It was therefore fascinating to see a new analysis published this week by none other than the Financial Times, that bastion of pro-EU concern, which found that such figures had been drastically overblown:

‘The UK’s biggest international banks are set to move fewer than 4,600 jobs from London in preparation for Brexit — just 6 per cent of their total workforce in the financial centre — according to Financial Times research. The FT analysis contrasts with consultants’ original claims that tens of thousands of jobs could move from London after Brexit…Some bankers say the lower estimates emerged as they thought through how many jobs and operations would need to move to the EU if the UK loses access to the bloc’s single market.’

Nor are these rounding errors – some institutions once talked of thousands of job losses but are downgrading to the low hundreds.
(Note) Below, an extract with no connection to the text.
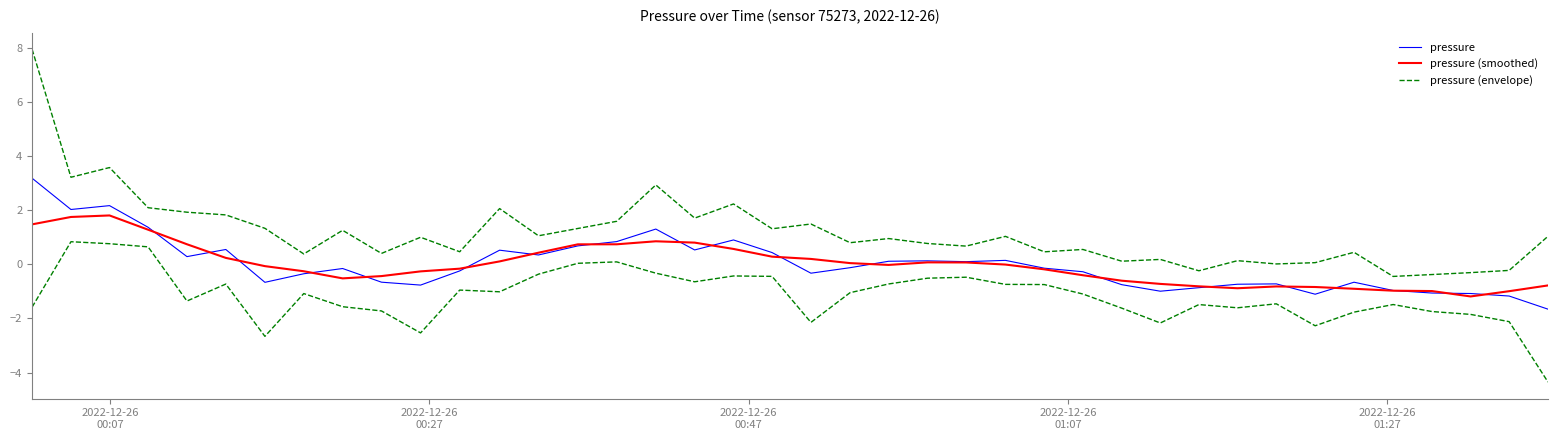

True or false: pressure (smoothed) and pressure cross at least once.

True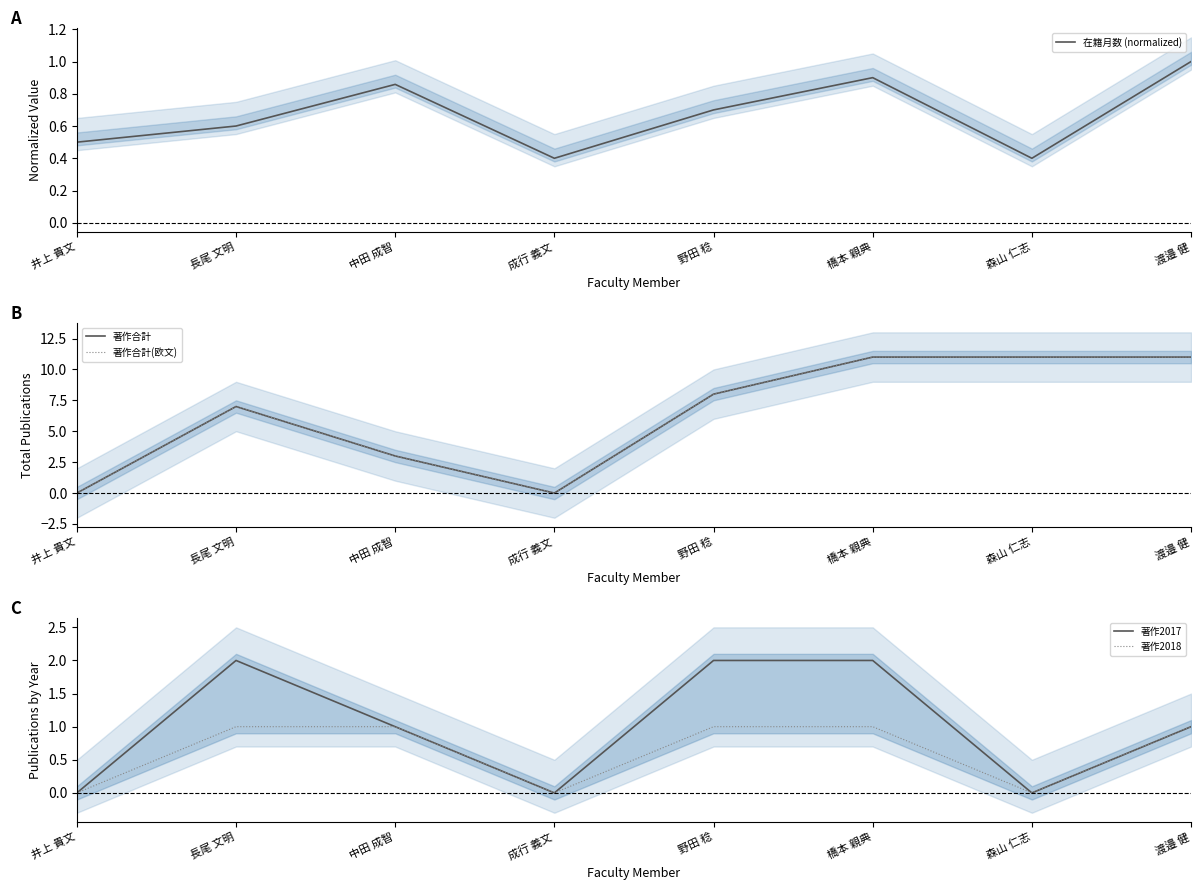

Where is 在籍月数 (normalized) nearest to the value 0?

成行 義文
Quality, as well as quantity, is being revised, too – where some predicted their major talents and big revenue-raisers would move, they now talk of technical and administrative functions shifting instead.

That retreat from dire forecasts to far more modest figures is only half the story, too.

Remember the so-called “point of no return”? This was the idea that if there was no confirmed and finalised Brexit and future trade agreement in place by the first quarter of 2018, then banks and other financial institutions would have to plan irreversibly for a worst-case scenario. So in the absence of a swift outcome to the talks, the losses to the City would be the worst imaginable, and a good deal later on could do nothing to change that outcome.

Well, it turns out that wasn’t strictly true, either. Step forward, yet again, the Financial Times, to debunk yet more of the alarmism previously featured in its own pages:

‘‘Point of no return’ red line for early 2018 is being erased…Eighteen months after the Brexit vote, bankers have given up hope of anything happening sharpish. There is a realisation that if they stick to the “sort it by March 2018 or else” rhetoric, their voice could become impotent after that date. (“Why bother engaging if they’ve already made up their mind?”) Banks have also gone far enough into their internal Brexit planning to know how financially and administratively painful it would be to move big parts of their main EU business from London to the continent or Ireland.’

That’s no guarantee of what any eventual deal will or will not provide, of course. Nor is it a guarantee that there’ll even be a deal. But yet again there’s a retreat from some of the most dire claims that were previously made – and in some quarters were unquestioningly believed. It’s welcome news that these exaggerations are being revised, though it would have been better not to have issued them in the first place. Perhaps we should take other doom-laden claims with a fistful of salt, too.